Prolog


Julia Sander zitterte vor Angst.
Die junge Frau ging durch den Stadtpark – wie jeden Tag. Warum auch nicht? Das weitläufige Gelände wurde bevölkert von Eltern mit spielenden Kindern, von Hundebesitzern mit ihren vierbeinigen Lieblingen, von Joggern, Sonnenanbetern und natürlich von wachsamen Wärtern.
Es gab also keinen Grund, gerade heute nicht den Stadtpark zu durchqueren. Jedenfalls tagsüber. Nachts kam Julia ohnehin nicht auf die Idee, das Parkgelände zu betreten. Das war ihr zu gefährlich.
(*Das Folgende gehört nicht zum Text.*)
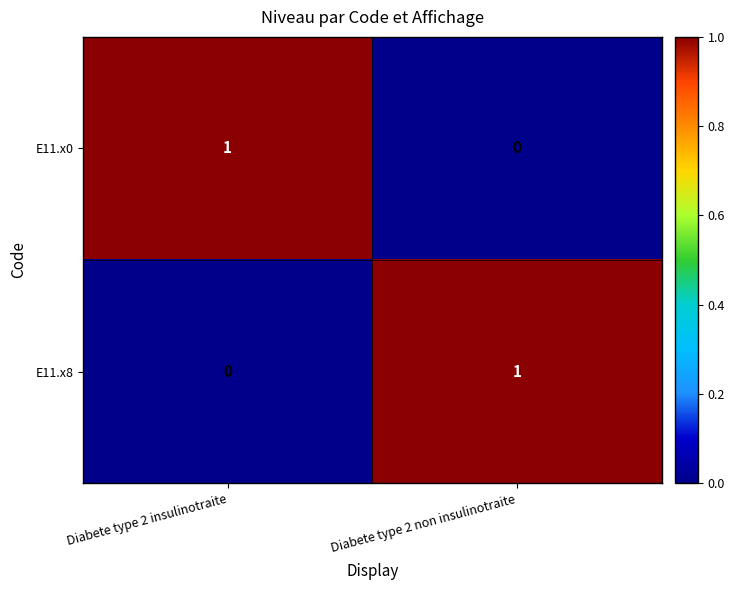

List the labels in order of E11.x8 value, smallest first.

Diabete type 2 insulinotraite, Diabete type 2 non insulinotraite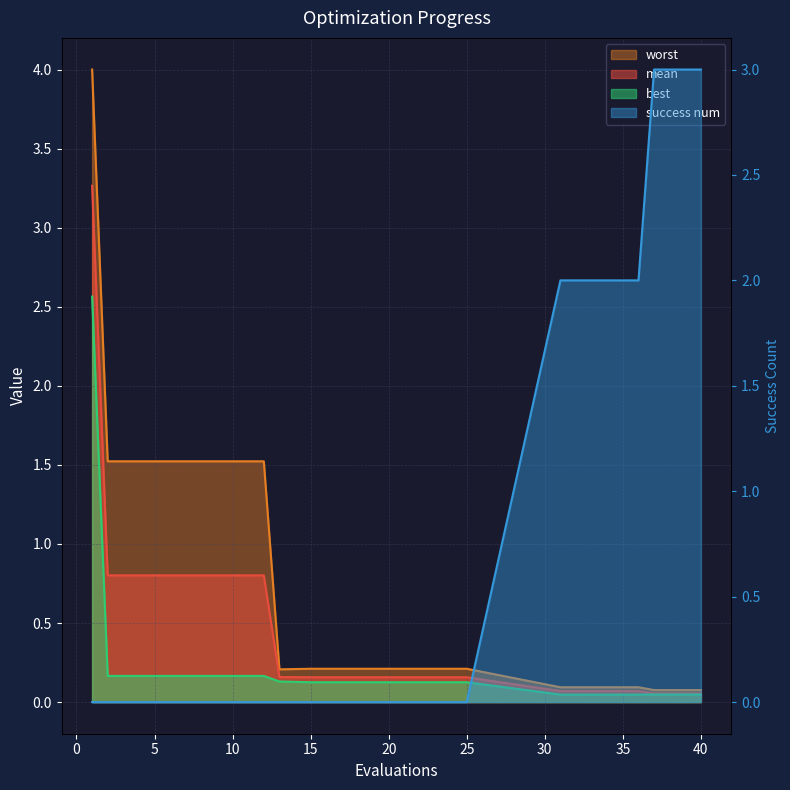

How many series are shown in this chart?

4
Aber jetzt stand die Sonne noch hoch am Himmel. Julia eilte den breiten Doppelweg hinunter, der vom Planetarium zur Hindenburgallee führt. Sie warf ihr langes dunkles Haar zurück, das ihr ein leicht exotisches Aussehen verlieh. Bei dieser Gelegenheit konnte Julia unauffällig über die Schulter hinter sich schauen.
Nichts!
Abgesehen von einer jungen Mutter mit Kinderwagen, die ihr soeben entgegengekommen war und die nun ihr Baby weiter Richtung Jahnkampfbahn schob. Vor sich sah Julia zwei alte Männer, die auf einer Bank saßen und lebhaft über irgendetwas diskutierten. Im Vorbeieilen hörte die junge Frau Wortfetzen wie »HSV«, »Meisterschaft« und »nicht unterkriegen lassen«. Unwillkürlich musste sie schmunzeln. Sie wünschte sich plötzlich, mit anderen Menschen tauschen zu können. Wie schön es wäre, deren Probleme zu haben. Und nicht ihre eigenen. Eine Morddrohung war schließlich keine Kleinigkeit ...
Mord!
Machte Julia sich nicht selbst verrückt? So schnell wurde man nicht umgebracht, selbst in einer so kriminellen Stadt wie Hamburg nicht!
Doch kaum war ihr dieser ermutigende Gedanke gekommen, als sie die dunkle Gestalt sah. Es war ein Mann. Bildete sie es sich nur ein oder hatte er eine Waffe in der Hand?
Voller Panik begann Julia zu laufen. Dafür trug sie nicht das passende Schuhwerk. Aber das war ihr egal. Sie hetzte in ihren halbhohen Pumps die schmalen Parkwege entlang, als sei der Leibhaftige hinter ihr her.
Sonst sah man hier immer jede Menge Parkwärter. Nur ausgerechnet heute nicht! Oder doch? War es nicht einer dieser Uniformierten, der dort zwischen den Bäumen hervortrat?
Hoffnung keimte in der jungen Frau auf. Hoffnung, die sich schlagartig in helle Panik verwandelte. Denn es war ihr Verfolger, der ihr nun den Weg versperrte. Irgendwie musste er es geschafft haben, sie zu überholen, auf einem der Parallelwege an ihr vorbeizuziehen. Oder wurde sie von mehreren Männern eingekreist?
Julia keuchte, wollte sich auf dem Absatz umdrehen. Doch es war zu spät. Ein Geräusch ertönte. Es klang, als würde eine aufgeblasene Brötchentüte zerplatzen. Dann spürte Julia einen furchtbaren Schmerz in der linken Brusthälfte. Es war die letzte Empfindung in ihrem sechsundzwanzigjährigen Leben.
Julia Sander stürzte in einen schwarzen Abgrund, aus dem es kein Zurück mehr gibt.